Problem to work on: Copy the data that follows, exactly and completely.

Source records:
== Segment start ==

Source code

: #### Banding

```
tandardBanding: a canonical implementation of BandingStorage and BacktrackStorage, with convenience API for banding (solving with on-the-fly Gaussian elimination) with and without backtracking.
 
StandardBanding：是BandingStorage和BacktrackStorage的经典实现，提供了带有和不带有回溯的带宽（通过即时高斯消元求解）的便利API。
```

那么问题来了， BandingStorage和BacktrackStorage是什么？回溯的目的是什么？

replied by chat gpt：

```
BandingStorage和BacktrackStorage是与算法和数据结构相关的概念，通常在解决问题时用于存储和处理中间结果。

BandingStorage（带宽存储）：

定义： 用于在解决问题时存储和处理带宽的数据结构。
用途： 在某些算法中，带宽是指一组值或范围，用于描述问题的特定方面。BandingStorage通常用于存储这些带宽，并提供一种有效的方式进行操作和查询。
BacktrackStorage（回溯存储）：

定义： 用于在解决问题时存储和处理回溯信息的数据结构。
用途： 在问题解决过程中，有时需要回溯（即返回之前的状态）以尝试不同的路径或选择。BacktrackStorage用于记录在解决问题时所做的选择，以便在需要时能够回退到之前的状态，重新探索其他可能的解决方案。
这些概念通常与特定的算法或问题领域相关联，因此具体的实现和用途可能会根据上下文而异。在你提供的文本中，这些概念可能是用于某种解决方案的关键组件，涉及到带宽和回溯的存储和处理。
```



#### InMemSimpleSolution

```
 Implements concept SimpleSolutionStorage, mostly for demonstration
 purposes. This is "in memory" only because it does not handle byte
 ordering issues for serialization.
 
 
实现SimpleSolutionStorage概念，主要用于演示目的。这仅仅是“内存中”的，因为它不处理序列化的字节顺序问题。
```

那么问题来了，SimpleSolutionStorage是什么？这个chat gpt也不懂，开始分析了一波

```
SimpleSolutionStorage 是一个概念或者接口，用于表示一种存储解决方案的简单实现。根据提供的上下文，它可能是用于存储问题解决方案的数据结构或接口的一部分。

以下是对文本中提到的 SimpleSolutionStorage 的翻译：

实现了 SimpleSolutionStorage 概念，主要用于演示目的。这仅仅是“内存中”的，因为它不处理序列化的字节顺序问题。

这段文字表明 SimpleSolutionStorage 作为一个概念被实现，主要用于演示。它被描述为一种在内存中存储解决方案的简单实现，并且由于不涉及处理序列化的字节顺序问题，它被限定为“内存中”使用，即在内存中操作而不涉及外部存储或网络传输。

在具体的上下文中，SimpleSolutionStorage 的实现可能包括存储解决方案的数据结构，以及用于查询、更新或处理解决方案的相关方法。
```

== Segment end ==

Your response:
Source code

: #### Banding

```
tandardBanding: a canonical implementation of BandingStorage and BacktrackStorage, with convenience API for banding (solving with on-the-fly Gaussian elimination) with and without backtracking.
 
StandardBanding：是BandingStorage和BacktrackStorage的经典实现，提供了带有和不带有回溯的带宽（通过即时高斯消元求解）的便利API。
```

那么问题来了， BandingStorage和BacktrackStorage是什么？回溯的目的是什么？

replied by chat gpt：

```
BandingStorage和BacktrackStorage是与算法和数据结构相关的概念，通常在解决问题时用于存储和处理中间结果。

BandingStorage（带宽存储）：

定义： 用于在解决问题时存储和处理带宽的数据结构。
用途： 在某些算法中，带宽是指一组值或范围，用于描述问题的特定方面。BandingStorage通常用于存储这些带宽，并提供一种有效的方式进行操作和查询。
BacktrackStorage（回溯存储）：

定义： 用于在解决问题时存储和处理回溯信息的数据结构。
用途： 在问题解决过程中，有时需要回溯（即返回之前的状态）以尝试不同的路径或选择。BacktrackStorage用于记录在解决问题时所做的选择，以便在需要时能够回退到之前的状态，重新探索其他可能的解决方案。
这些概念通常与特定的算法或问题领域相关联，因此具体的实现和用途可能会根据上下文而异。在你提供的文本中，这些概念可能是用于某种解决方案的关键组件，涉及到带宽和回溯的存储和处理。
```



#### InMemSimpleSolution

```
 Implements concept SimpleSolutionStorage, mostly for demonstration
 purposes. This is "in memory" only because it does not handle byte
 ordering issues for serialization.
 
 
实现SimpleSolutionStorage概念，主要用于演示目的。这仅仅是“内存中”的，因为它不处理序列化的字节顺序问题。
```

那么问题来了，SimpleSolutionStorage是什么？这个chat gpt也不懂，开始分析了一波

```
SimpleSolutionStorage 是一个概念或者接口，用于表示一种存储解决方案的简单实现。根据提供的上下文，它可能是用于存储问题解决方案的数据结构或接口的一部分。

以下是对文本中提到的 SimpleSolutionStorage 的翻译：

实现了 SimpleSolutionStorage 概念，主要用于演示目的。这仅仅是“内存中”的，因为它不处理序列化的字节顺序问题。

这段文字表明 SimpleSolutionStorage 作为一个概念被实现，主要用于演示。它被描述为一种在内存中存储解决方案的简单实现，并且由于不涉及处理序列化的字节顺序问题，它被限定为“内存中”使用，即在内存中操作而不涉及外部存储或网络传输。

在具体的上下文中，SimpleSolutionStorage 的实现可能包括存储解决方案的数据结构，以及用于查询、更新或处理解决方案的相关方法。
```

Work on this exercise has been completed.